Defesa ainda não definiu se recorrerá ao Conselho de Recursos do Sistema Financeiro Nacional, o Conselhinho, instância superior das decisões da CVM

Mariana Durão, O Estado de S.Paulo

20 de agosto de 2019 | 18h24

RIO - A Comissão de Valores Mobiliários (CVM) multou, em julgamento nesta terça-feira, 20, a Ernst & Young Auditores Independentes e seus sócios e responsáveis técnicos André Ferreira e Alexandre Labetta pelo descumprimento de normas relativas à auditoria das demonstrações financeiras da Rossi Residencial referentes aos exercícios de 2010 e 2011.

A auditoria foi multada em R$ 100 mil, enquanto os executivos terão que arcar com R$ 40 mil cada um. A defesa ainda não definiu se recorrerá ao Conselho de Recursos do Sistema Financeiro Nacional, o Conselhinho, instância superior das decisões da CVM.

De acordo com a acusação, a metodologia do Percentage of Completion (POC) Individual para reconhecimento de receitas e despesas adotada pela Rossi para aqueles exercícios estava incorreta à luz das normas contábeis então vigentes.

Em obras realizadas no modelo de consórcio, a construtora fazia a apuração de forma individual para cada Sociedade de Propósito Específico (SPE) participante da obra, em momentos distintos e de acordo com seu papel no empreendimento - aporte do terreno ou incorporação.

Para a CVM, em empreendimentos destinados à venda de unidades imobiliárias, o reconhecimento da receita de vendas deveria ocorrer de acordo com o estágio de execução do contrato, levando em conta o empreendimento como um todo.

Em 2012, a Rossi mudou o critério contábil utilizado para reconhecer receitas e custos e passou a adotar o chamado POC Empreendimento, o que levou inclusive ao reconhecimento de baixas contábeis.

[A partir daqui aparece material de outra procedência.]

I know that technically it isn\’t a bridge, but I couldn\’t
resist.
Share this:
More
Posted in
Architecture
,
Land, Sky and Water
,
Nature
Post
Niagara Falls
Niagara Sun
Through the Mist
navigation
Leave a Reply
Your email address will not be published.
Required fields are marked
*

Nesse contexto, a área técnica da CVM considerou que os auditores independentes deveriam, no mínimo, ter feito constar ressalvas nos relatórios de auditoria da Rossi em 2010 e 2011.

A diretora Flávia Perlingeiro destacou em seu voto que cabe aos auditores independentes atuar para obter segurança razoável de que as demonstrações financeiras analisadas estão livres de distorções relevantes e representam adequadamente a posição patrimonial e financeira, o desempenho operacional e o fluxo de caixa da entidade auditada.

“Em caso de distorção relevante, é fundamental que os auditores independentes observem as normas que regulam a sua profissão e a emissão de pareceres e relatórios, sendo de extrema importância as ressalvas, opiniões adversas e abstenção de opinião tanto para os usuários das Demonstrações Financeiras quanto para o regulador. Entendo que os acusados referendaram práticas contábeis inconsistentes com as normas em vigor”, disse a diretora relatora do caso. O voto foi acompanhado por unanimidade no colegiado.